--- THE DATA Enclosed Below ---

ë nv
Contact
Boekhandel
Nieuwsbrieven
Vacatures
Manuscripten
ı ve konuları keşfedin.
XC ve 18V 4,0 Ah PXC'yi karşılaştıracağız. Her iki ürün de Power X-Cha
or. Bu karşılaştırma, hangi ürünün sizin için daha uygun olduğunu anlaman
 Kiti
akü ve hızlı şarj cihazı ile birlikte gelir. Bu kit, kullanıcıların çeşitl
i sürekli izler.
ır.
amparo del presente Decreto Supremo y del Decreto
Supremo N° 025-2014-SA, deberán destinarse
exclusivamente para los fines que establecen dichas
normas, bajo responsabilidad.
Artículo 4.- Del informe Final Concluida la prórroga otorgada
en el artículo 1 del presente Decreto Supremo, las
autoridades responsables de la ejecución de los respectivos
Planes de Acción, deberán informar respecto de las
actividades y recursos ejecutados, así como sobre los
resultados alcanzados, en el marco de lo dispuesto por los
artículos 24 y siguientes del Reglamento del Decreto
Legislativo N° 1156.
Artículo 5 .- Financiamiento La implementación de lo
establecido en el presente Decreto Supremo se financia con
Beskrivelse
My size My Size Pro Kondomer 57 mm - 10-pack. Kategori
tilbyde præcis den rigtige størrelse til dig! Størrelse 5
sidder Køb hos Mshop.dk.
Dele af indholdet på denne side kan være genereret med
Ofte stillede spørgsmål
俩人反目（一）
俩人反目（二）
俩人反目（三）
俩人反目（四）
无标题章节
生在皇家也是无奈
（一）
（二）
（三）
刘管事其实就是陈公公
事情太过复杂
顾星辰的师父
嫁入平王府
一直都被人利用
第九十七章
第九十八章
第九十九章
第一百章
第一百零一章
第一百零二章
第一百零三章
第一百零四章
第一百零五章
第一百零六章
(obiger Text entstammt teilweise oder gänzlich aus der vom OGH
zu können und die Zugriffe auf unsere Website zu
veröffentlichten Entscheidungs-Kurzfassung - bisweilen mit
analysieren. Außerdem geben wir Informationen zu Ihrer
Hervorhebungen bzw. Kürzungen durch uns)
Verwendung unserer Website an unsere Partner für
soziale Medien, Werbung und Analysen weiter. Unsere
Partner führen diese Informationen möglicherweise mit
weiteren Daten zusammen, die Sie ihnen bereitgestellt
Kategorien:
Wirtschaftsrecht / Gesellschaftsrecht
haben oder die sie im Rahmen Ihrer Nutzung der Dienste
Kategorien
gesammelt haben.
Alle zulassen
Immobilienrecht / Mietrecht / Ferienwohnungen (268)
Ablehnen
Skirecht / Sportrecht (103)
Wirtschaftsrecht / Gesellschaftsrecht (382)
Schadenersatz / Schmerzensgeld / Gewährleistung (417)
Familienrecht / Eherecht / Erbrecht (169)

--- End of Enclosed THE DATA ---

* _DIRECTIONS FOR THIS TASK_
Give back exactly the lines above, from the line containing "actividades y recursos" through the line containing "Artículo 5 .- Financiamiento", with both end lines and nothing more.

* _RESPONSE_
actividades y recursos ejecutados, así como sobre los
resultados alcanzados, en el marco de lo dispuesto por los
artículos 24 y siguientes del Reglamento del Decreto
Legislativo N° 1156.
Artículo 5 .- Financiamiento La implementación de lo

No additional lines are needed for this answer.